Family Locator is an app created by Australian software house React Apps which allows families to keep track of each other in real-time. In addition, it can also send alerts if one of the family members are in a certain location, such as in the case of children for example, as they enter or leave their school.
While the app is certainly useful, especially for parents, it looks like Family Locator has left as many as 238,000 users exposed for weeks, leaking real-time locations after a developer left a server completely exposed without a password.
The exposed server was found by Sanyam Jain, a security researcher and member of the GDI Foundation, a nonprofit organization that addresses ‘security issues with responsible disclosure’.
Jain found that not only the server was not password-protected but that the backend database also lacked security.

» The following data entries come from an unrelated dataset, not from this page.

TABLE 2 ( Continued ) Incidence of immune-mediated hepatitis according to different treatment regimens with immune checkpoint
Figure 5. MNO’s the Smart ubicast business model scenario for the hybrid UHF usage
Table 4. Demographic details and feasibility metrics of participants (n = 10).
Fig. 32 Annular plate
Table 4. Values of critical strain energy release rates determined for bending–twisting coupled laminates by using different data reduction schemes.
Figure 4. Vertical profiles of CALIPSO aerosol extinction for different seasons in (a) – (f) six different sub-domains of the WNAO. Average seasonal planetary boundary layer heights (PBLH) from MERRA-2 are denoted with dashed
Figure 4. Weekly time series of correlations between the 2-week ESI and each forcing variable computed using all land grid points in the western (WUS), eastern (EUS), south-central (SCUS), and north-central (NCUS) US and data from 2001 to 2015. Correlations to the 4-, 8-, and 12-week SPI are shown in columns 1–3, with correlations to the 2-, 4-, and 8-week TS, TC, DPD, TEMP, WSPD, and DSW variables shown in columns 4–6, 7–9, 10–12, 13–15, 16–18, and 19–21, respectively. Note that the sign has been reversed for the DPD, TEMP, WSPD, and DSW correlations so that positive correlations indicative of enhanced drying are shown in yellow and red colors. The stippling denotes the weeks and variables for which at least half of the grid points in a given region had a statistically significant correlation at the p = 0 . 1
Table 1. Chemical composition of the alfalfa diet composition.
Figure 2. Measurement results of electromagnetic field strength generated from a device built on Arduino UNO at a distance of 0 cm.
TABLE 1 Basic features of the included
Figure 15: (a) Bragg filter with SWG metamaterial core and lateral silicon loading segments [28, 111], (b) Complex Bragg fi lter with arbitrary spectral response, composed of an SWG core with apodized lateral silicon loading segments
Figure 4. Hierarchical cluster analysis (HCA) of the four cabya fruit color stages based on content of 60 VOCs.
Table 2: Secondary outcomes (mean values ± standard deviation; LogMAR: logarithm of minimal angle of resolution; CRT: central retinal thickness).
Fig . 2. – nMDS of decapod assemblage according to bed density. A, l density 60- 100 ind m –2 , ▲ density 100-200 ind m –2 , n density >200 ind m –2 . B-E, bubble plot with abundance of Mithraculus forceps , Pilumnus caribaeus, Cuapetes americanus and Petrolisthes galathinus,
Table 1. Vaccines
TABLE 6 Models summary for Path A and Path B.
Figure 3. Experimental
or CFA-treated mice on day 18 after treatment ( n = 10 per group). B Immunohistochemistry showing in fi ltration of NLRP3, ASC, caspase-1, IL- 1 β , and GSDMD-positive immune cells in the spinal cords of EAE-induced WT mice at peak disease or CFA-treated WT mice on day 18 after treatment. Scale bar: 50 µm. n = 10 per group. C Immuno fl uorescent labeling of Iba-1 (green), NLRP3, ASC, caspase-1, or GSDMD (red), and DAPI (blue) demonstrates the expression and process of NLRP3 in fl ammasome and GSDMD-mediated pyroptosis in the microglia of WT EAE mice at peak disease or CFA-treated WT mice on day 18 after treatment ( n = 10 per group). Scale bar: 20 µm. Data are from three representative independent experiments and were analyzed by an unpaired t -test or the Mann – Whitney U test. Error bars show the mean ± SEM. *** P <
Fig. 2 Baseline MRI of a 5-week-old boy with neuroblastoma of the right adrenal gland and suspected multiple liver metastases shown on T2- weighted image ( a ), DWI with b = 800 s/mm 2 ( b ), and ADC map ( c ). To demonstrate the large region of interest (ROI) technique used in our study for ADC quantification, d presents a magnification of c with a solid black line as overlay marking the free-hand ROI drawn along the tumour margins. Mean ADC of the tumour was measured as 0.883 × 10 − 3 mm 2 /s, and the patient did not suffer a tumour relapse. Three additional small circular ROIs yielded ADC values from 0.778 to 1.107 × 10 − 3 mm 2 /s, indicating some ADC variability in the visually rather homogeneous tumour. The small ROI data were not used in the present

This particular database held a lot of personal data on every person who used the app, information such as e-mail addresses, passwords and real-time locations were up for the grabs for anyone who knew where to look.
This information was reported by Jain to TechCrunch who subsequently verified the claims by signing up to the service using a dummy email. They contacted a random user who confirmed that indeed, their coordinates were accurate, as well as the real-time data of their child, who was at the time in class, at a nearby high school.
Microsoft, alerted by TechCrunch has pulled out the Azure cloud-hosted database as of Friday.
React Apps have not yet acknowledging the issue or released any statements at the time this article is being written.